**Task to carry out:** Please restate exactly the lines of the data below, beginning with the line containing "Do you have any questions about our products?" and ending with the last line.

**The data:**
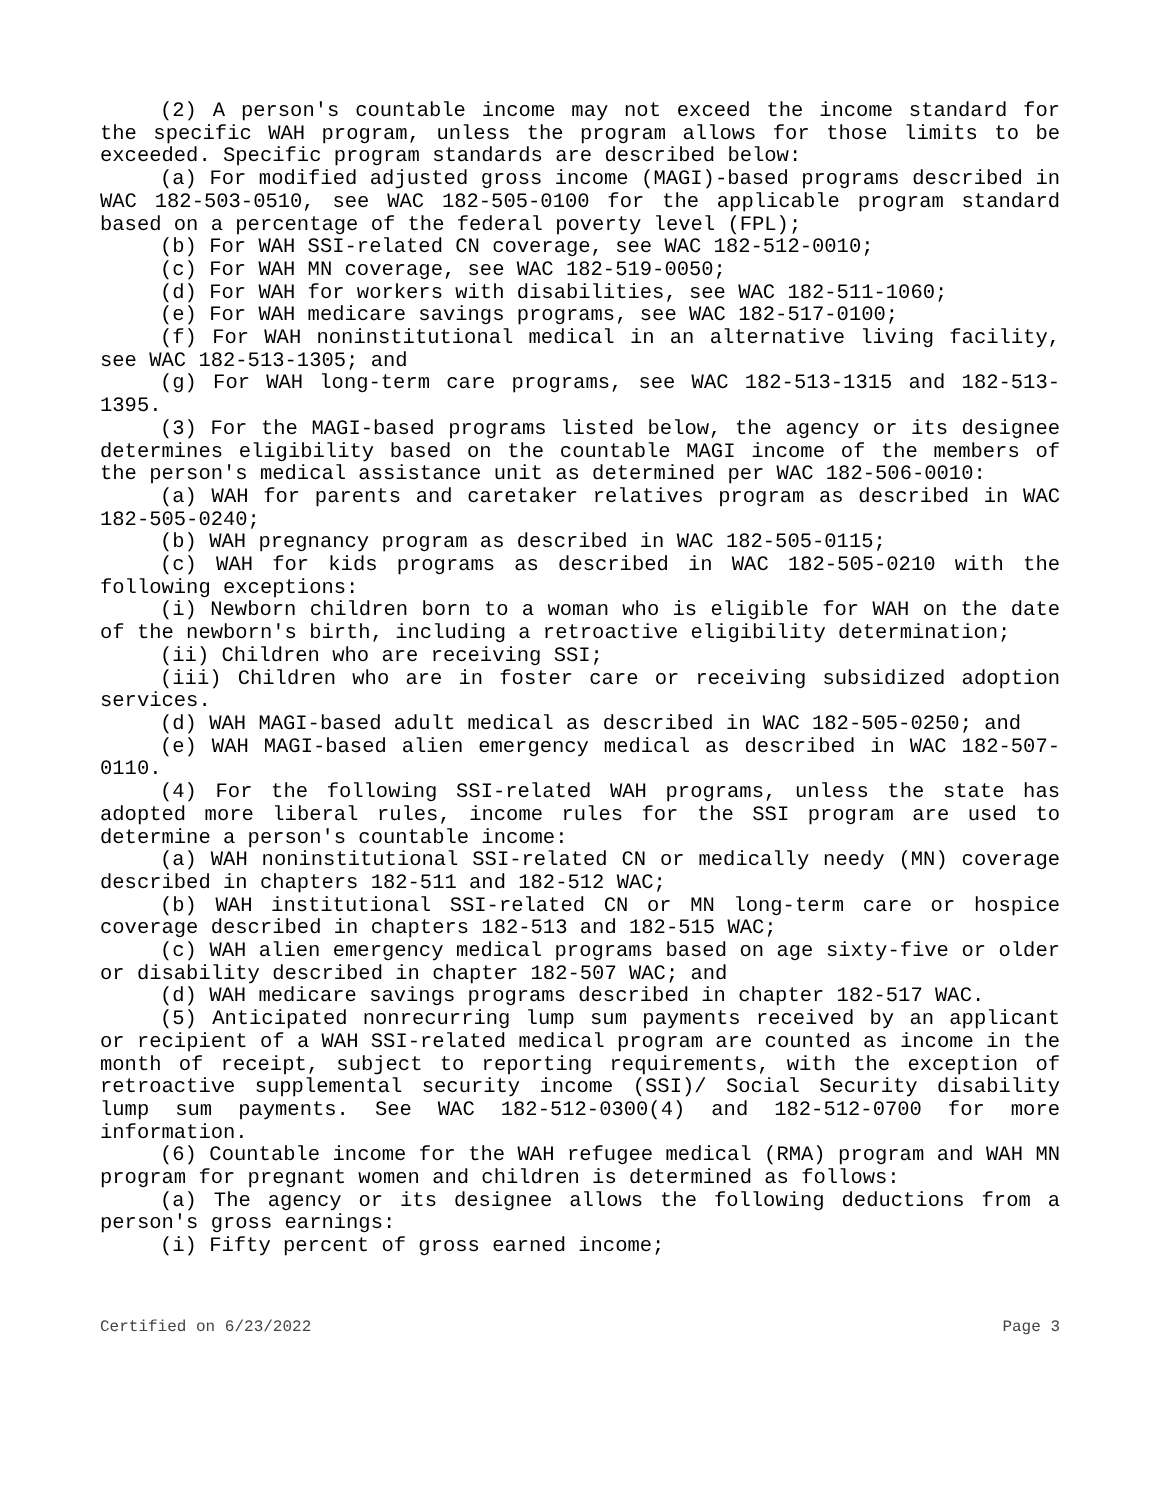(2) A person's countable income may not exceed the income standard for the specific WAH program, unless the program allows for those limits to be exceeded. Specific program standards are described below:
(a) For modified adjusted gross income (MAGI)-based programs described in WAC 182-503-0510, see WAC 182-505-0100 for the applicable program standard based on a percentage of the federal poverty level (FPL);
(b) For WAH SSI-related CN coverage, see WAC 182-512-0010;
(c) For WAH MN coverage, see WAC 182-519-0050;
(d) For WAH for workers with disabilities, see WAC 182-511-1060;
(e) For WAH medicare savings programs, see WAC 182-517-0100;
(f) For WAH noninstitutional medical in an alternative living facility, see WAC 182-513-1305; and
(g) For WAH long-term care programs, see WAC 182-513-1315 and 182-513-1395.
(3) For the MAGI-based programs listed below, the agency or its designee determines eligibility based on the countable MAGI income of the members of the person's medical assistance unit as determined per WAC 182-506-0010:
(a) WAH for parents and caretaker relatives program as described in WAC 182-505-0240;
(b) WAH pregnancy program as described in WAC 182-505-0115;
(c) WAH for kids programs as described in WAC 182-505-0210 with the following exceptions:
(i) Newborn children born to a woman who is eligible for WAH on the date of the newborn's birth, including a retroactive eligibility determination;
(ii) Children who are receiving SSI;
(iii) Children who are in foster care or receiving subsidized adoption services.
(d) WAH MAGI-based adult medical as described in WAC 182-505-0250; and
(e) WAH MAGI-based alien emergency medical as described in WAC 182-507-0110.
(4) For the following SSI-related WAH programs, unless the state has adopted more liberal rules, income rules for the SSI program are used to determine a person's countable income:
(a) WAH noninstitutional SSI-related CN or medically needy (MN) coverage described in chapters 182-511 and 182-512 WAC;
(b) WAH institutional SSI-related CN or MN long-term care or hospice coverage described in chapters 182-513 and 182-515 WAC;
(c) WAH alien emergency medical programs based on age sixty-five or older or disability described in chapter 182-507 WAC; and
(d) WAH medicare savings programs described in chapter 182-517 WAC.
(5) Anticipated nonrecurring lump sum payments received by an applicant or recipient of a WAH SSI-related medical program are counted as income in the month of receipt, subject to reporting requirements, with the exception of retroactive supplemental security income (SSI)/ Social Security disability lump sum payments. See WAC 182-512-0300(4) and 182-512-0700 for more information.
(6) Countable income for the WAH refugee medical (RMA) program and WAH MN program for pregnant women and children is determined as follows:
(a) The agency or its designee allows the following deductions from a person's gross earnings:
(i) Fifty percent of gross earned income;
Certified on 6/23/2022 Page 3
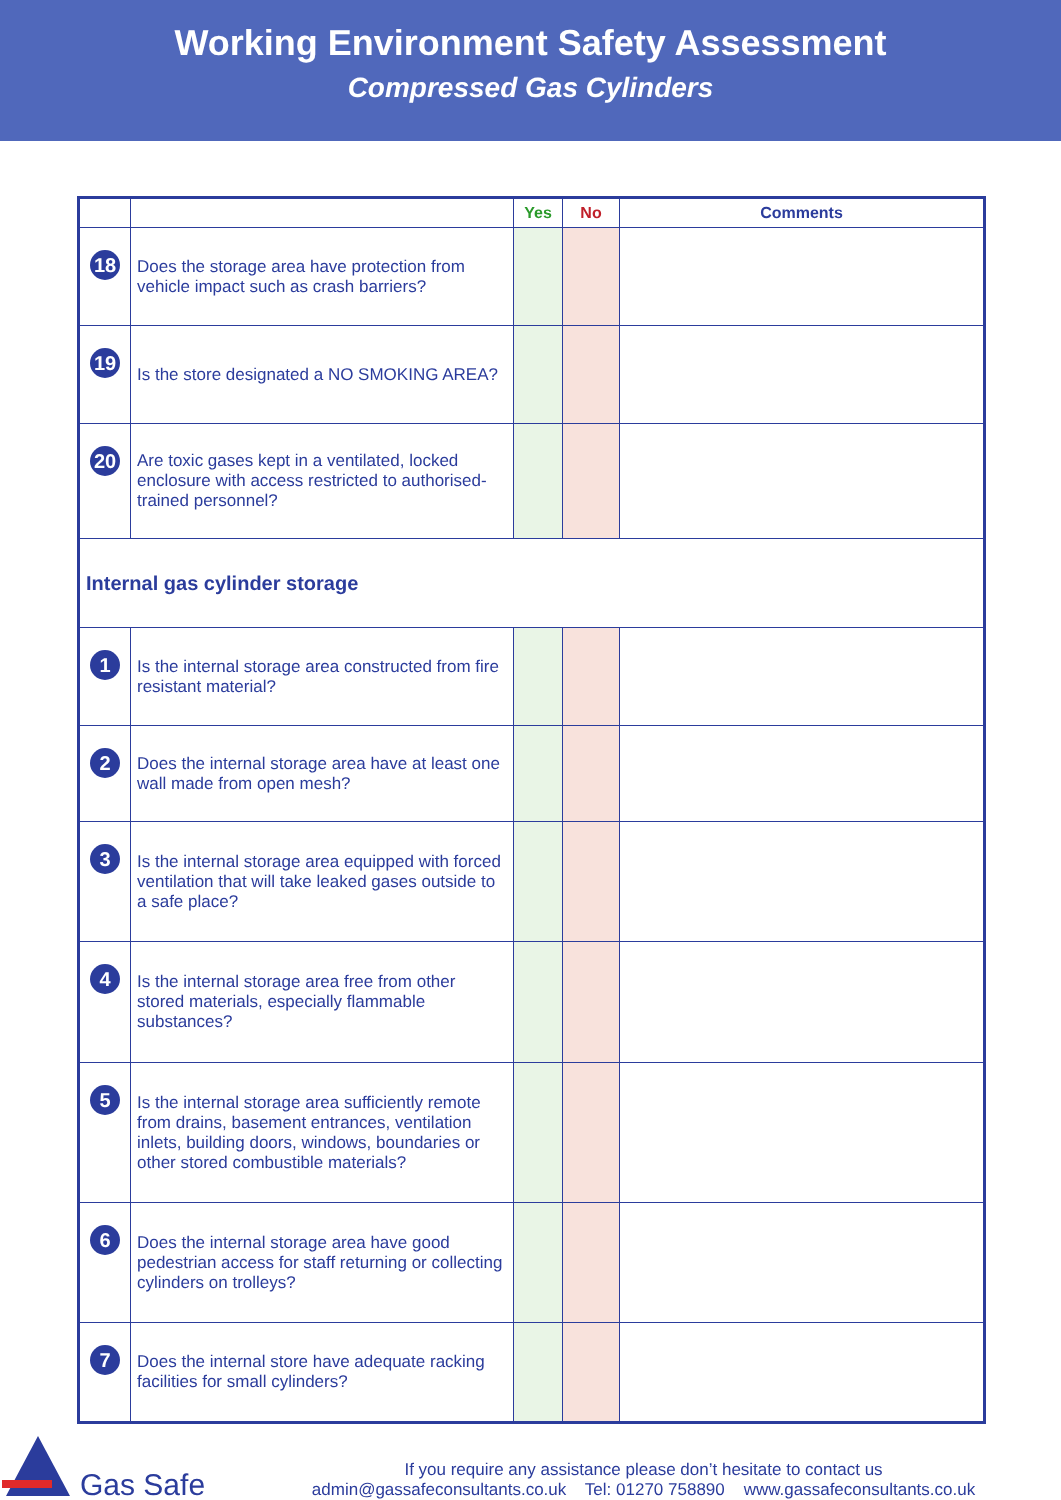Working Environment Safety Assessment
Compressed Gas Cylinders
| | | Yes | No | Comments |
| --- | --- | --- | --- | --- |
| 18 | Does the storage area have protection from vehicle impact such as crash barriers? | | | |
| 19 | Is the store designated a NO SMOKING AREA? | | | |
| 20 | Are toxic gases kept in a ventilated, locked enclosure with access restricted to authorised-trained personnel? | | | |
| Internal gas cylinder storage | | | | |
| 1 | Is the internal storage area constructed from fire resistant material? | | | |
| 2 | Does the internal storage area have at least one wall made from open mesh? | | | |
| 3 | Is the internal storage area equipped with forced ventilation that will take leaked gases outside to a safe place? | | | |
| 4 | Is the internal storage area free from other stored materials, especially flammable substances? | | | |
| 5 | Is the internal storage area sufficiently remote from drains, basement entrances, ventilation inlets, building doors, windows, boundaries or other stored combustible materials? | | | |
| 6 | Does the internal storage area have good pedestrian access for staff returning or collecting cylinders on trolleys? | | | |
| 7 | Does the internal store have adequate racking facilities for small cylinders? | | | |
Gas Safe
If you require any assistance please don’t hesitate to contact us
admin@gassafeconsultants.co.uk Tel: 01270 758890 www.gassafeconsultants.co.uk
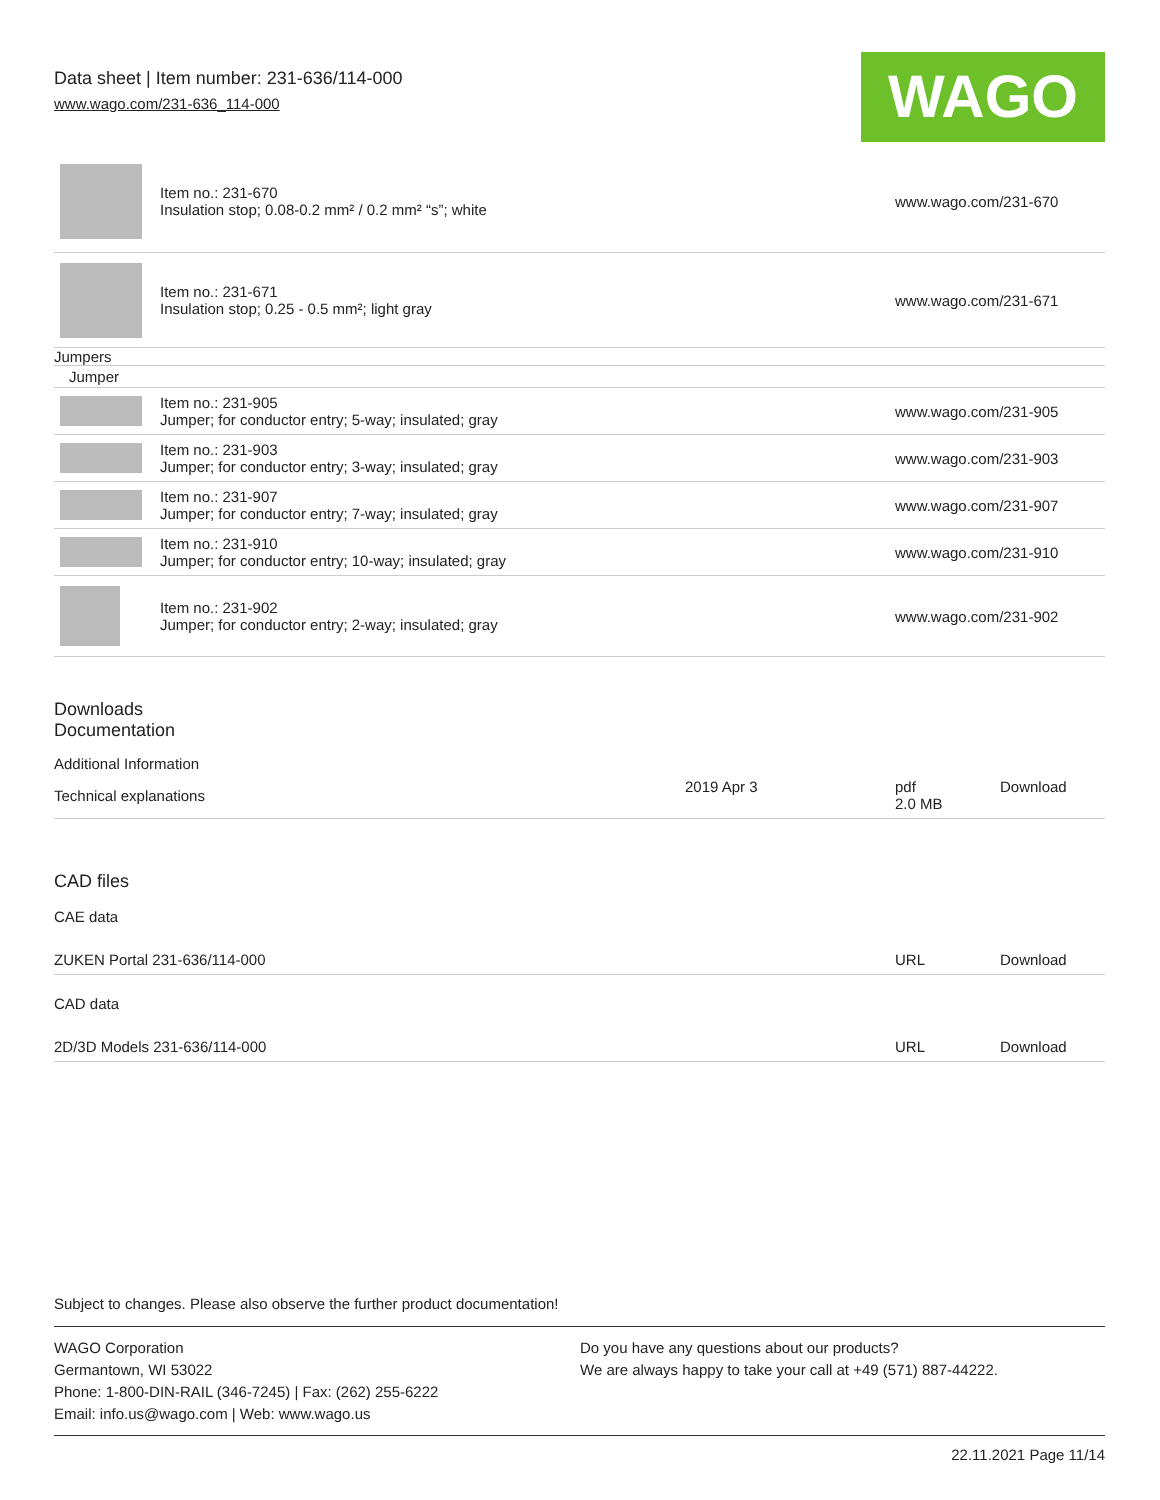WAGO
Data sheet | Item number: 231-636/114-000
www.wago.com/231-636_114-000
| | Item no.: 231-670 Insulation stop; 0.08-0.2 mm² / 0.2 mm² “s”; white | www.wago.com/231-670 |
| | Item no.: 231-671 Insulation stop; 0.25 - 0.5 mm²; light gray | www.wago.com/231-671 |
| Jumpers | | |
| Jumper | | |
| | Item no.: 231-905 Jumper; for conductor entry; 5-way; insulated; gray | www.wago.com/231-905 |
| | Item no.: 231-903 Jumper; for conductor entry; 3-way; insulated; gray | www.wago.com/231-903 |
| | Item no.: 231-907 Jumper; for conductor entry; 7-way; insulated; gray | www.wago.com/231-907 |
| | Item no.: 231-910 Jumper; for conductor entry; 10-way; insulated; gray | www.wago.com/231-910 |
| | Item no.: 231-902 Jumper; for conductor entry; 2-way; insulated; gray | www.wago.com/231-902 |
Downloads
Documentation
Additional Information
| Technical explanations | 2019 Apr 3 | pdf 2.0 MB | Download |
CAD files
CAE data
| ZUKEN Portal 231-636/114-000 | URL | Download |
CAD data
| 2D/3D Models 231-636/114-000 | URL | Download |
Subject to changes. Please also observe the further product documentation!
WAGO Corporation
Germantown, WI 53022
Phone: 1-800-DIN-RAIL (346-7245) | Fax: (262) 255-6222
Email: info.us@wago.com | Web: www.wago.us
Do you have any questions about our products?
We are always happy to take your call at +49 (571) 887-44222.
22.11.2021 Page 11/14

**Exercise output:**
Do you have any questions about our products?
We are always happy to take your call at +49 (571) 887-44222.
22.11.2021 Page 11/14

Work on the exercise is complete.